Roy raises several intertwined issues: globalization and its effects on religious communities; secularization and fundamentalism and the changes in religious communities when wrenched from their cultural moorings.
 This book deftly weaves all of these together.  Roy says: “There is a close link between secularization and religious revivalism, which is not a reaction against secularization, but the product of it.  Secularism engenders religion.  We are not witnessing a religious comeback, but a transformation….It is the relationship between religion and public life that is changing, for religious revival in the public sphere no longer takes on the form of cultural visibility but becomes a display of religious “purity” or of reconstructed traditions.” (p.2-3, 5).
This work should be required reading in many circles.

 

Summer Snippet #3
Jesus Wars:  How Four Patriarchs, Three Queens, and Two Emperors Decided What Christians Would Believe for the Next 1,500 Years.  HarperOne,  2010.

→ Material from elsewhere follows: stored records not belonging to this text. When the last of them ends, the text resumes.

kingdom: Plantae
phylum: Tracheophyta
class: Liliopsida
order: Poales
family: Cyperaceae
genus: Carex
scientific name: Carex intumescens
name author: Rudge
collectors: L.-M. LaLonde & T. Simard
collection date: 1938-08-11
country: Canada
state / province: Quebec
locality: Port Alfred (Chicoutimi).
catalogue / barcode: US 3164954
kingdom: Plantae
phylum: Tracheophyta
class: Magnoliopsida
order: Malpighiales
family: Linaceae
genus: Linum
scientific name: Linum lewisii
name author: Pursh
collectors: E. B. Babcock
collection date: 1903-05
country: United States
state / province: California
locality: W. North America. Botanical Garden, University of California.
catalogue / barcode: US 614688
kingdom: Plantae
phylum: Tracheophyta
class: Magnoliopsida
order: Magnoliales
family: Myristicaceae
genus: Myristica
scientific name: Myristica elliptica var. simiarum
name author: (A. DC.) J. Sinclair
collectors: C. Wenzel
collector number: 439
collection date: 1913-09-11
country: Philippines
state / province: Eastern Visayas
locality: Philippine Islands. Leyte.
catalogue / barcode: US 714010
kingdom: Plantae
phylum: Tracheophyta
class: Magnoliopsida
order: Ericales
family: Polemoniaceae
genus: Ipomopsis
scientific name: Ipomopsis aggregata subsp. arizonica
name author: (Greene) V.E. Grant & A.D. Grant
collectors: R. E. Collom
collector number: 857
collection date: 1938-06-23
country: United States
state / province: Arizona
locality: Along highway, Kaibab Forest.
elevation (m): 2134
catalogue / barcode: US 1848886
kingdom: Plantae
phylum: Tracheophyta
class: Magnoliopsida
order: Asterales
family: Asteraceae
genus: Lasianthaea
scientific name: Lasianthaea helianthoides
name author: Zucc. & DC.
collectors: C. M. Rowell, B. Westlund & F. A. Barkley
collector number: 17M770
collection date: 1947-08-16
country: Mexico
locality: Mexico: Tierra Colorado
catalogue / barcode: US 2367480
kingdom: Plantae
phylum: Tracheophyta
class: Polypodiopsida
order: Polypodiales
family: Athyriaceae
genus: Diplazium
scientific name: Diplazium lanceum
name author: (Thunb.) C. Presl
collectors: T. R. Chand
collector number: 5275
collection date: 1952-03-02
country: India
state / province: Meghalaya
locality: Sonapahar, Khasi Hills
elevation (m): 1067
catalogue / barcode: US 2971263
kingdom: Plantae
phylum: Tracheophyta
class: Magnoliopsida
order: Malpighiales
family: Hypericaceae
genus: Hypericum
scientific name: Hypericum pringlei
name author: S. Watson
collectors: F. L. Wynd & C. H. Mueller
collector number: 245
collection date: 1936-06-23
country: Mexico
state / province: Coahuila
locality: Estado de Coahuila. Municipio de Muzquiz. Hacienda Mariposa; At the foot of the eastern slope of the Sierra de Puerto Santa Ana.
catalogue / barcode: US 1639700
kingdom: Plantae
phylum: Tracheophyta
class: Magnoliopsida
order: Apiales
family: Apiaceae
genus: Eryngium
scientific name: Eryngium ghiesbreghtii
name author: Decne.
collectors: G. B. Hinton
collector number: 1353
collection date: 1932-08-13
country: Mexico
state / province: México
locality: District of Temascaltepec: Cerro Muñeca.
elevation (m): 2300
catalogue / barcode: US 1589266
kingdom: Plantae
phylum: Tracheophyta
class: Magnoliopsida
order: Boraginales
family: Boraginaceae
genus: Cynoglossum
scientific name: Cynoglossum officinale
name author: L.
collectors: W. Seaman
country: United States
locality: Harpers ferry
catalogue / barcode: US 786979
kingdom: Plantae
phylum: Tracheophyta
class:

Jenkins’ work is humorous, historical, informed and a thoroughly researched work which looks at all the players in the fifth century Christological debates over the nature(s) of Jesus Christ.  The various chapters have helpful lists of such items as key council meetings; names of important rulers, theological terms theologians and important scallywags.
An example of these useful lists is the Appendix to Chapter Two:  Some Early Interpretations of Christ. ( p. 69ff).   One term still used today is “Docetists.”  Jenkins says simply, “Early belief that Christ represented only an illusory shape taken by a purely divine being: he had no real human nature.  Christ’s sufferings on the cross were illusory.” (p. 70) While not everyone is a fan of lists, (see Umberto Eco’s abilities on this score in an earlier review), the definitions are comprehensive and fill out the chapter’s discussion well.
Were I setting the beginning curriculum in systematic theology, I would make this text required reading. Jenkins’ humorous and readable style makes accessible a fine piece of scholarship.